The Korean government is planning to sell up to 15% to 20% of its stake in Daewoo Shipbuilding and Marine Engineering (DSME) during the fourth quarter. JPMorgan is believed to have been awarded sole books for a GDR which will raise between $200 million to $300 million based on today's (Thursday) market price of Won9170 per share.
The sell-down will consist of a combination of existing shares held by the Korea Development Bank (KDB) and Kamco. Currently, 31.1% of DSME's 198.3 million shares are in freefloat, with KDB holding 40.8%, Kamco 26.1% and other creditors the remaining 2%. The two acquired their stakes at Won7,845 in the autumn of 2000 via a debt-for-equity swap, with the company formally existing its debt rescheduling in the summer of 2001.
Since then the government has made unsuccessful attempts to find a strategic buyer and analysts say the prospective privatization has been a continual weight on the share price, although it has performed well this year, up 44.1% year-to-date. At its highest, DSME's share price hit the Won10,100 mark in mid-March before falling on the news that first quarter net income had fallen 27% year-on-year to Won50.8 billion ($41.58 million).
However, the first quarter figures reflected low margin shipbuilding orders for bulk and container carriers taken in 1999 when the Daewoo group was unraveling. Virtually every analyst has a buy recommendation on a company, which has won many plaudits for eating market share as it cleans up its balance sheet. Debt to EBITDA, for example, has halved since the end of 2000 and now stands at one times 2002 earnings.

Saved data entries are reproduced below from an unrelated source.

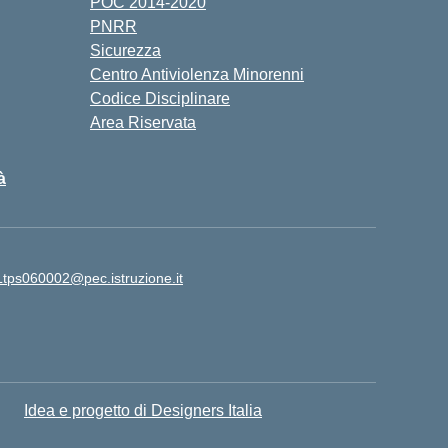
POC 2014-2020
PNRR
Sicurezza
Centro Antiviolenza Minorenni
Codice Disciplinare
Area Riservata
à
Ltps060002@pec.istruzione.it
Idea e progetto di Designers Italia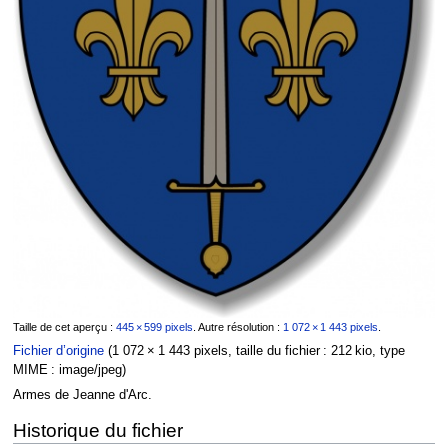
Taille de cet aperçu :
445 × 599 pixels
.
Autre résolution :
1 072 × 1 443 pixels
.
Fichier d’origine
‎
(1 072 × 1 443 pixels, taille du fichier : 212 kio, type
MIME :
image/jpeg
)
Armes de Jeanne d'Arc.
Historique du fichier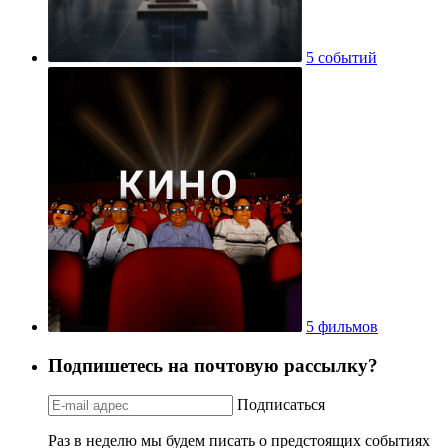
5 событий
5 фильмов
Подпишетесь на почтовую рассылку?
Подписаться
Раз в неделю мы будем писать о предстоящих событиях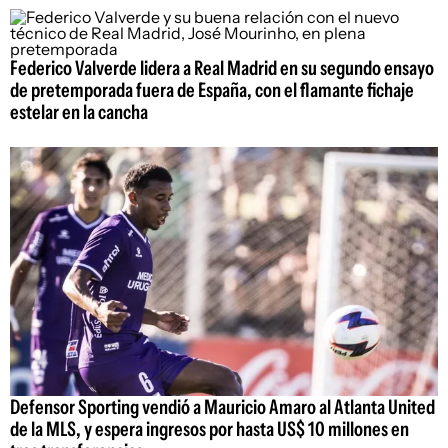
Federico Valverde lidera a Real Madrid en su segundo ensayo
de pretemporada fuera de España, con el flamante fichaje
estelar en la cancha
Defensor Sporting vendió a Mauricio Amaro al Atlanta United
de la MLS, y espera ingresos por hasta US$ 10 millones en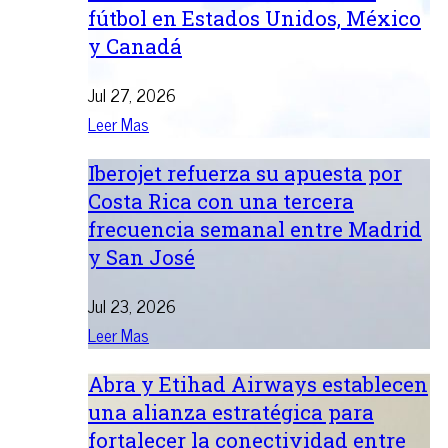
fútbol en Estados Unidos, México
y Canadá
Jul 27, 2026
Leer Mas
Iberojet refuerza su apuesta por
Costa Rica con una tercera
frecuencia semanal entre Madrid
y San José
Jul 23, 2026
Leer Mas
Abra y Etihad Airways establecen
una alianza estratégica para
fortalecer la conectividad entre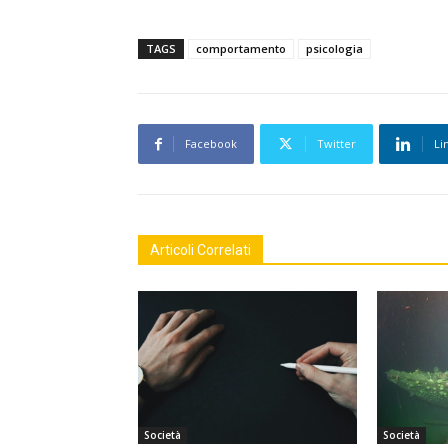
TAGS
comportamento
psicologia
Facebook
Twitter
Li
Articoli Correlati
Società
Società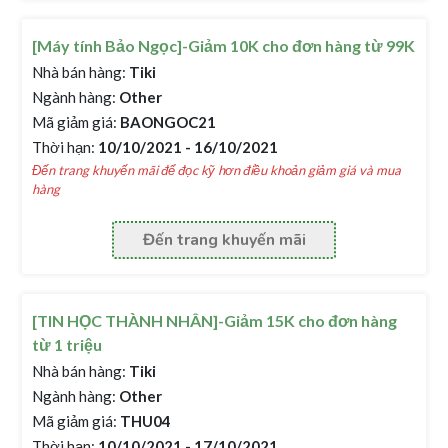
[Máy tính Bảo Ngọc]-Giảm 10K cho đơn hàng từ 99K
Nhà bán hàng:
Tiki
Ngành hàng:
Other
Mã giảm giá:
BAONGOC21
Thời hạn:
10/10/2021 - 16/10/2021
Đến trang khuyến mãi để đọc kỹ hơn điều khoản giảm giá và mua
hàng
Đến trang khuyến mãi
[TIN HỌC THÀNH NHÂN]-Giảm 15K cho đơn hàng
từ 1 triệu
Nhà bán hàng:
Tiki
Ngành hàng:
Other
Mã giảm giá:
THU04
Thời hạn:
10/10/2021 - 17/10/2021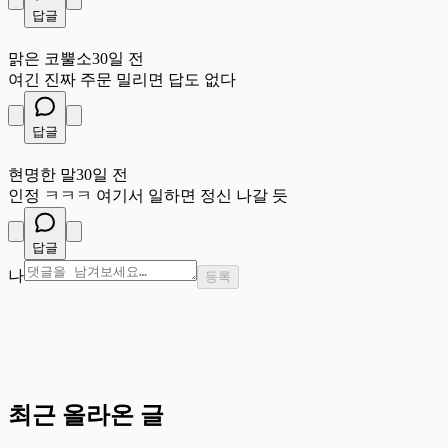
답글
맑
맑은 코뿔소
30일 전
여긴 진짜 주문 밀리면 답도 없다
답글
현
현명한 말
30일 전
인정 ㅋㅋㅋ 여기서 일하면 정신 나갈 듯
답글
나
등록
최근 올라온 글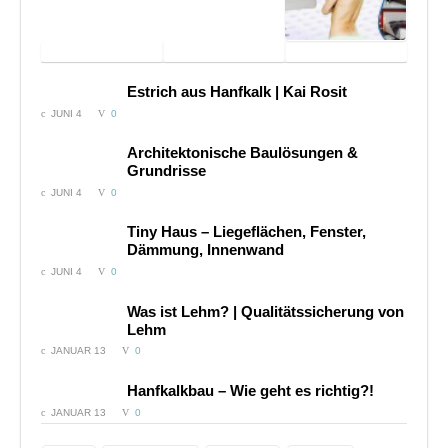
Videos
Wasserauflage
– Imagefilm
Trainingsmethode
Sonarbehandlung
music video –
Estrich aus Hanfkalk | Kai Rosit
von M. Norbekov
– Imagefilm
anakreon
JUNI 4
0
Architektonische Baulösungen &
Grundrisse
JUNI 4
0
Tiny Haus – Liegeflächen, Fenster,
Dämmung, Innenwand
JUNI 4
0
Was ist Lehm? | Qualitätssicherung von
Lehm
JANUAR 13
0
Hanfkalkbau – Wie geht es richtig?!
JANUAR 13
0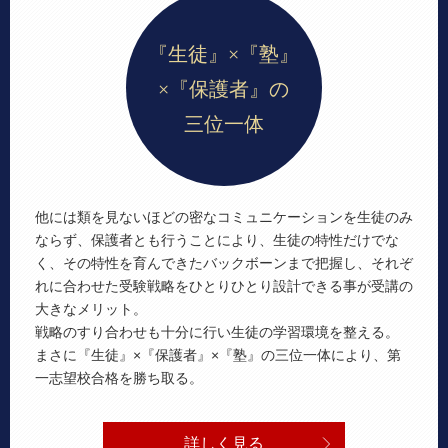
『生徒』×『塾』
×『保護者』の
三位一体
他には類を見ないほどの密なコミュニケーションを生徒のみ
ならず、保護者とも行うことにより、生徒の特性だけでな
く、その特性を育んできたバックボーンまで把握し、それぞ
れに合わせた受験戦略をひとりひとり設計できる事が受講の
大きなメリット。
戦略のすり合わせも十分に行い生徒の学習環境を整える。
まさに『生徒』×『保護者』×『塾』の三位一体により、第
一志望校合格を勝ち取る。
詳しく見る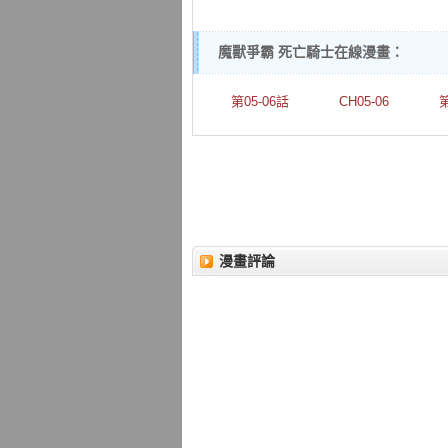
魔獸爭霸 死亡騎士在線漫畫：
第05-06話
CH05-06
第
漫畫評論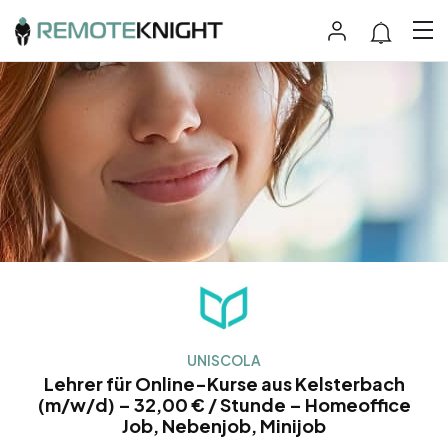
UNISCOLA
Lehrer für Online-Kurse aus Kelsterbach
(m/w/d) – 32,00 € / Stunde – Homeoffice
Job, Nebenjob, Minijob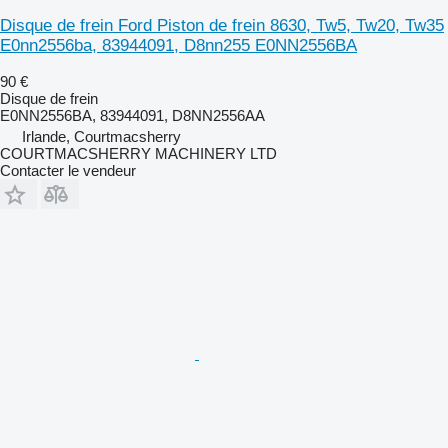
Disque de frein Ford Piston de frein 8630, Tw5, Tw20, Tw35
E0nn2556ba, 83944091, D8nn255 E0NN2556BA
90 €
Disque de frein
E0NN2556BA, 83944091, D8NN2556AA
Irlande, Courtmacsherry
COURTMACSHERRY MACHINERY LTD
Contacter le vendeur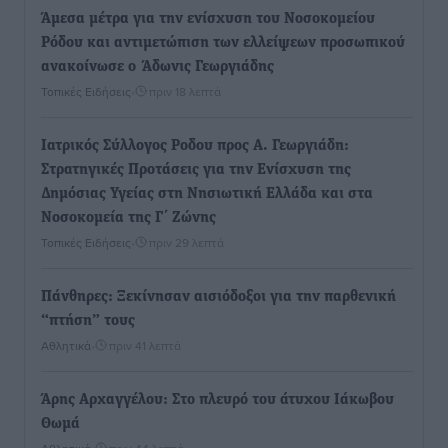
Άμεσα μέτρα για την ενίσχυση του Νοσοκομείου
Ρόδου και αντιμετώπιση των ελλείψεων προσωπικού
ανακοίνωσε ο Άδωνις Γεωργιάδης
Τοπικές Ειδήσεις
•
πριν 18 λεπτά
Iατρικός Σύλλογος Ροδου προς Α. Γεωργιάδη:
Στρατηγικές Προτάσεις για την Ενίσχυση της
Δημόσιας Υγείας στη Νησιωτική Ελλάδα και στα
Νοσοκομεία της Γ΄ Ζώνης
Τοπικές Ειδήσεις
•
πριν 29 λεπτά
Πάνθηρες: Ξεκίνησαν αισιόδοξοι για την παρθενική
“πτήση” τους
Αθλητικά
•
πριν 41 λεπτά
Άρης Αρχαγγέλου: Στο πλευρό του άτυχου Ιάκωβου
Θωμά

As Nomura analyst DS Lim concludes, "DSME remains our favoured exposure to Korean shipbuilders. It has a clean balance sheet and corporate governance that we view as among the best on offer in Korea. Finally there are no cross shareholdings. DSME has the best product mix at home and ROEs that outstrip peers."
The Korean shipbuilding industry overtook Japan in 1999 as the world's biggest and in 2001, the three big operators - Hyundai Heavy Industries (HHI), DSME and Samsung Heavy Industries (SHI) - had a 37% global market share. Analysts also add that while DSME sits in the number two slot behind Hyundai, it is better positioned because it has captured the largest market share of the fast growing and higher margin LNG sector - 33% to SHI's 15% and HHI's 10%.
Stricter environmental controls have favoured the use of cleaner energy sources such as natural gas and analysts say that clients tend to prefer DSME's membrane shipbuilding model, which is cheaper to build and gives ships a lower centre of gravity and better visibility for crews.
In the run up to its GDR offering, DSME has also entered a buy-back programme for its shares in the home of underpinning the price. In late May, it said that it will buy back six million shares over the six months to end November, representing just over 9% of its freefloat.